[Exercise goal] Among the entries below, extract exactly the lines that run from the one with "array of primitives" through the one with "### Execution Events", both ends included.

== Segment start ==

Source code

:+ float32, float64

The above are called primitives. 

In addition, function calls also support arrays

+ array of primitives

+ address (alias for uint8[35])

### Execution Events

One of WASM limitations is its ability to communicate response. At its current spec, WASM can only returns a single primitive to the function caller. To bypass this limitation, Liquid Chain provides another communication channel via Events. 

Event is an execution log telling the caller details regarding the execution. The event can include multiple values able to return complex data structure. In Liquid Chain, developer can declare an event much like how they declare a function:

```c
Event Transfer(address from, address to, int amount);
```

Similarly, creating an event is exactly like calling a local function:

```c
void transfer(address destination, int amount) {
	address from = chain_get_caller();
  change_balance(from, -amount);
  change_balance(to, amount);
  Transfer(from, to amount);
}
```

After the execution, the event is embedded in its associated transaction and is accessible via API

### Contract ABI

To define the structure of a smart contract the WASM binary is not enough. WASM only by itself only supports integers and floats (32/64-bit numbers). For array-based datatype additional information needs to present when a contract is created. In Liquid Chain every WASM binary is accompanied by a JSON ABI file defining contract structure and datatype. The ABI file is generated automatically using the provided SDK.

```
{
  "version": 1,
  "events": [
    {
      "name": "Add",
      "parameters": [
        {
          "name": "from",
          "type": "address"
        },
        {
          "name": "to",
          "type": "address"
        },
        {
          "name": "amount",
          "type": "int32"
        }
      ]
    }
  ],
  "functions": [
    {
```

== Segment end ==
== Segment start ==

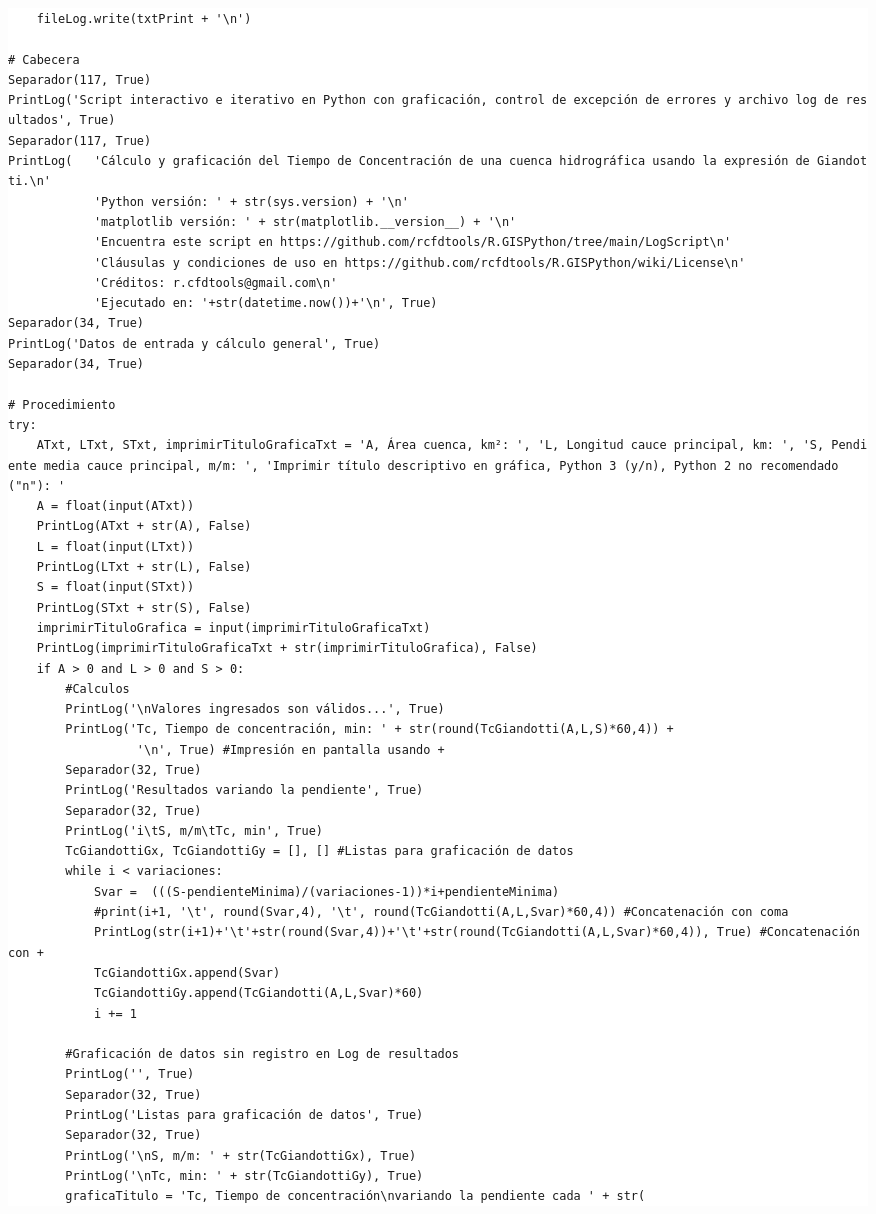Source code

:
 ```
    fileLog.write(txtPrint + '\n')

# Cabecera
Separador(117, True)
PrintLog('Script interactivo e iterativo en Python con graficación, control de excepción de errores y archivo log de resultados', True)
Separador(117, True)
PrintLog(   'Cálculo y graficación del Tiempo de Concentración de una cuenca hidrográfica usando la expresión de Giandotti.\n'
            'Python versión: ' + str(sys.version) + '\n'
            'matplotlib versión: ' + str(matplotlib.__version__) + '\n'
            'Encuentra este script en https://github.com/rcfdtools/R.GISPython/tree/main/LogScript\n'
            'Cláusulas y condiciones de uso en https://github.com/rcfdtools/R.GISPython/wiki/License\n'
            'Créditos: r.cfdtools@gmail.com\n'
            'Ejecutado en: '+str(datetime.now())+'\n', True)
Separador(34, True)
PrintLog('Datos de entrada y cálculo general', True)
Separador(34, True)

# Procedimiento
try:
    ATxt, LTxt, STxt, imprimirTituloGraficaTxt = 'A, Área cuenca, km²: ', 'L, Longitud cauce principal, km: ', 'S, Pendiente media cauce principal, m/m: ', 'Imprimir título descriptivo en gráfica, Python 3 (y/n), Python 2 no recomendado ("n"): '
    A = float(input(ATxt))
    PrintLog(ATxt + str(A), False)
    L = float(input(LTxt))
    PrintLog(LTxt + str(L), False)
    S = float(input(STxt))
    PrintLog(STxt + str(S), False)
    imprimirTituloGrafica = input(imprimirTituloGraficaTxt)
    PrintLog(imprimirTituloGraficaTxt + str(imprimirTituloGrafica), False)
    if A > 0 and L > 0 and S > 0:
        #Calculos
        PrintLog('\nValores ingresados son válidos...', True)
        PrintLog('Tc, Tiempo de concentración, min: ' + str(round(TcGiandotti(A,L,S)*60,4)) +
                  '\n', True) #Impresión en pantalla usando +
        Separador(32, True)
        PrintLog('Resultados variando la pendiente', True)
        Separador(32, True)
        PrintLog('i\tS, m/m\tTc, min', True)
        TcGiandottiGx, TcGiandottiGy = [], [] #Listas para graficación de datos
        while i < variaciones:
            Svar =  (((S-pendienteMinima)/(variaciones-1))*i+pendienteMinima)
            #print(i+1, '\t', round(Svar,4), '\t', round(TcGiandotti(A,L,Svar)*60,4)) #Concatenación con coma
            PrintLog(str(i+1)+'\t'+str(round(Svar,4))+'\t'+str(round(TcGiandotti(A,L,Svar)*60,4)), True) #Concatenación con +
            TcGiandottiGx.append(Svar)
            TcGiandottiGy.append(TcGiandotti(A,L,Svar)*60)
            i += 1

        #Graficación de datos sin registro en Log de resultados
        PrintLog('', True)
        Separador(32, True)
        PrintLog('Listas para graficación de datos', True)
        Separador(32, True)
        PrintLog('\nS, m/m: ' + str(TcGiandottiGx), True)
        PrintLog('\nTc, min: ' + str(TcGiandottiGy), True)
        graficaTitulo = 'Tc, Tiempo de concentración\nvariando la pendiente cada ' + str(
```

== Segment end ==

[Problem solution]
+ array of primitives

+ address (alias for uint8[35])

### Execution Events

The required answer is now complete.